▸ **DOCUMENT EXTRACT**:
_ _ _

They sold 1,000 shirts in the UK after The Sun ran a side-splitting story about them in 2006. Sorry about that, amigos – Kelvin MacKenzie is an absolutely whopping masturbadora.
Deportivo Moron, Argentina
Oh, fair enough, we’re almost as childish as the tabloids. Moron is part of Buenos Aires – they have a Bishop of Moron and a Moron University – but it’s best known for its Primera B Metropolitana unit Deportivo, whose jerseys have BINGO MORON plastered proudly across the chest.
Club Destroyer’s, Bolivia
The Santa Cruz outfit are irritating for two reasons: firstly they’re essentially a Bolivian Rochdale, who’ve mooched around the lower leagues forever and never won anything, which makes their show-off name seem like empty braying.
Worse, though, is that redundant grocer’s apostrophe, which is making our OCD-ridden fingers twitch over the delete key. Aaaaaargh!

_ _ _

▸ **GIVEN DATA**:
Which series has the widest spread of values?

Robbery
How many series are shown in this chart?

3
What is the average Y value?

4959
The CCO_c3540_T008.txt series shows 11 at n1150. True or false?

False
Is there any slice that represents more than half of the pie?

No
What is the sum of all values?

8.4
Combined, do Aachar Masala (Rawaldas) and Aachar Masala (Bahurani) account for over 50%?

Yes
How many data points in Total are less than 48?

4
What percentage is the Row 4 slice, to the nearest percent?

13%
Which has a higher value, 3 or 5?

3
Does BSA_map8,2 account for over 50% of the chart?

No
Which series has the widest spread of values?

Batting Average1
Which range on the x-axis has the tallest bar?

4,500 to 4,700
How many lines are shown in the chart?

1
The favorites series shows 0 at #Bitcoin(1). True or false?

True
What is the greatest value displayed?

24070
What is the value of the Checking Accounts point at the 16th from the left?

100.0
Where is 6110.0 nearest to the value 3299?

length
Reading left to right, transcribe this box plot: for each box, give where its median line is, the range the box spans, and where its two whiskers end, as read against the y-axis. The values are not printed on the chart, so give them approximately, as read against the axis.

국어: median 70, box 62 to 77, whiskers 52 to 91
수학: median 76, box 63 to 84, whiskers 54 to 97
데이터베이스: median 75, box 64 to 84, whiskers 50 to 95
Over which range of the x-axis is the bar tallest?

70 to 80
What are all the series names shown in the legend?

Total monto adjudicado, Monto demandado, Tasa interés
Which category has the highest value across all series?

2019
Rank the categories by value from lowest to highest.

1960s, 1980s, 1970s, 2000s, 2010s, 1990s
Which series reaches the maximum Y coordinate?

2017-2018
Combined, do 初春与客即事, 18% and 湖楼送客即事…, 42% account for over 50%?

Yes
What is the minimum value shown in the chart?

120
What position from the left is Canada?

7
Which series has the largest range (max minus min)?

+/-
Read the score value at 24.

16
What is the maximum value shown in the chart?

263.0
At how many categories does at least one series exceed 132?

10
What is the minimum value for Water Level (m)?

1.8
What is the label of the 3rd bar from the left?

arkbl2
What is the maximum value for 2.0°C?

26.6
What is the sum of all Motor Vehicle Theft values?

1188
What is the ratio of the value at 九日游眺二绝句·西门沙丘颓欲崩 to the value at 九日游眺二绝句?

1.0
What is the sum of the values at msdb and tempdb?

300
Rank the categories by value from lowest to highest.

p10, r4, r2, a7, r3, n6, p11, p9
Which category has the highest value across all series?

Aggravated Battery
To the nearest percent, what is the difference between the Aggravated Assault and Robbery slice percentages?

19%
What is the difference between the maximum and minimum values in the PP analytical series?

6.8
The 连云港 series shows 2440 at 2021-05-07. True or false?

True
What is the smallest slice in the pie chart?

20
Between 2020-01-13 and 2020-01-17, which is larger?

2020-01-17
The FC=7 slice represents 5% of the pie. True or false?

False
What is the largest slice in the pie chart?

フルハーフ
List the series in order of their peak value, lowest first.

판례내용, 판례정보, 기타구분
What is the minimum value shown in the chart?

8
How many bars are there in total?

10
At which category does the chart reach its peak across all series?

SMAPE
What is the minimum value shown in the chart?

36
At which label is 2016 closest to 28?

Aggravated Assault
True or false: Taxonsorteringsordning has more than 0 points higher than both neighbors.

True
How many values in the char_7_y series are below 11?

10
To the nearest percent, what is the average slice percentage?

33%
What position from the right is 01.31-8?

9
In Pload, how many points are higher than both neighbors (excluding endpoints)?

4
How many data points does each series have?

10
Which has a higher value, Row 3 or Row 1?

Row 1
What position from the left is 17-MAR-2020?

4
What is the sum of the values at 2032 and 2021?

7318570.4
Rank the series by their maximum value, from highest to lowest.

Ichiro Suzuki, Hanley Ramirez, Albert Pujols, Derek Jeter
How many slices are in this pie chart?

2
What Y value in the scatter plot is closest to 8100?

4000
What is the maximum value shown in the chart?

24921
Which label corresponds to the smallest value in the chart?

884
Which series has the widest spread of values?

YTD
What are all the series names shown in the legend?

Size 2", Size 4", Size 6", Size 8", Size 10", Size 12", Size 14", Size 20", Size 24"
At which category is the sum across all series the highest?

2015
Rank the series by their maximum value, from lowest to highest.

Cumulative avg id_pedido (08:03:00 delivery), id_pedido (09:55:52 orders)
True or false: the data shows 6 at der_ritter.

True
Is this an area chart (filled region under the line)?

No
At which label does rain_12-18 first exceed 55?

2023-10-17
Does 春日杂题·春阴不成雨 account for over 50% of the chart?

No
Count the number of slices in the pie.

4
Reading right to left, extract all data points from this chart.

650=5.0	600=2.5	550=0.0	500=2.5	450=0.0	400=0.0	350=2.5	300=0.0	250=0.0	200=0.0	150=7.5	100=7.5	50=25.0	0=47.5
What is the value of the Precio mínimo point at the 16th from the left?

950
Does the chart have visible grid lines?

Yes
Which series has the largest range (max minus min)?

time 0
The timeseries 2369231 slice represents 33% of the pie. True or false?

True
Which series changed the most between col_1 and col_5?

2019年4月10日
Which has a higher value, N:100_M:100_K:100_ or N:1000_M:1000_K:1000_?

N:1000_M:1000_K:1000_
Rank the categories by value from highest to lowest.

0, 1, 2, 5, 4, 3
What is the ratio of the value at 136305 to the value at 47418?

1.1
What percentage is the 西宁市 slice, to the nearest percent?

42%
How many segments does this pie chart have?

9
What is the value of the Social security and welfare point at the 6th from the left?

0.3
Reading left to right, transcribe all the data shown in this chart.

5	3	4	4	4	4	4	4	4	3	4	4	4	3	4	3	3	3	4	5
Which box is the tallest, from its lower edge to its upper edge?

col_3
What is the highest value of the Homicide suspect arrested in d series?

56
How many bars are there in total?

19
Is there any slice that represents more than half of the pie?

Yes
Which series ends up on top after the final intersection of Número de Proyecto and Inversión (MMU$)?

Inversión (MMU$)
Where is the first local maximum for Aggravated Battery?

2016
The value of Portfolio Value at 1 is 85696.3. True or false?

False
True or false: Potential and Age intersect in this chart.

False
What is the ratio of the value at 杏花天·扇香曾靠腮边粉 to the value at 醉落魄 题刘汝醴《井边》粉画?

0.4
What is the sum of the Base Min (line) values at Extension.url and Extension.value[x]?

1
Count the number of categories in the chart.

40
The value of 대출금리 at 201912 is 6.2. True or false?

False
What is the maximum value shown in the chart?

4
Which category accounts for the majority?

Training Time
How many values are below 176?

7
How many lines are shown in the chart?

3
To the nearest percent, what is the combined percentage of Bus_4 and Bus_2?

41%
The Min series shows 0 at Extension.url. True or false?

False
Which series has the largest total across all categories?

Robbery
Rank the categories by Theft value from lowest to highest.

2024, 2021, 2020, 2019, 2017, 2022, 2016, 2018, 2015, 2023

_ _ _

Carry on the article about oddly named football clubs from its last sentence, in the same style.

Botswana might miraculously have the edge on even Swaziland when it comes to deranged team names, with Kanye Swallows, Green Lovers, Extension Gunners, Galaxy and Two-Two-Five – which sounds worryingly like a confusing rival to this very website – all in the running. But Miscellaneous FC, based in Serowe, stand out for failing to even be arsed to come up with a specific name.
Their Wikipedia page does, however, claim that they are legendary for their club announcer DJ Spin Spin who is “know to hype the crowd with slamming beats and up-tempo bass drops”. Play something various!
FC Santa Claus, Finland
The Lapland-based third-tier Finnish unit take their title from the elf slave labour-powered international gift distribution figurehead. They wear red, of course, and the badge has the Big Man himself examining a list of grammatically poor crayoned demands for Paw Patrol figures from spoiled little bastards in Watford.
Prima Ham FC, Japan
Like Holland, many of Japan’s teams were works outfits, and thus have clunky titles thanks to essentially being the equivalent of Screwfix FC or World of Leather United. Prima Ham were arguably the worst, having been founded at a Mito-based sausage factory, but then they then went and spoiled it by changing the name to the slightly less fun HollyHock FC.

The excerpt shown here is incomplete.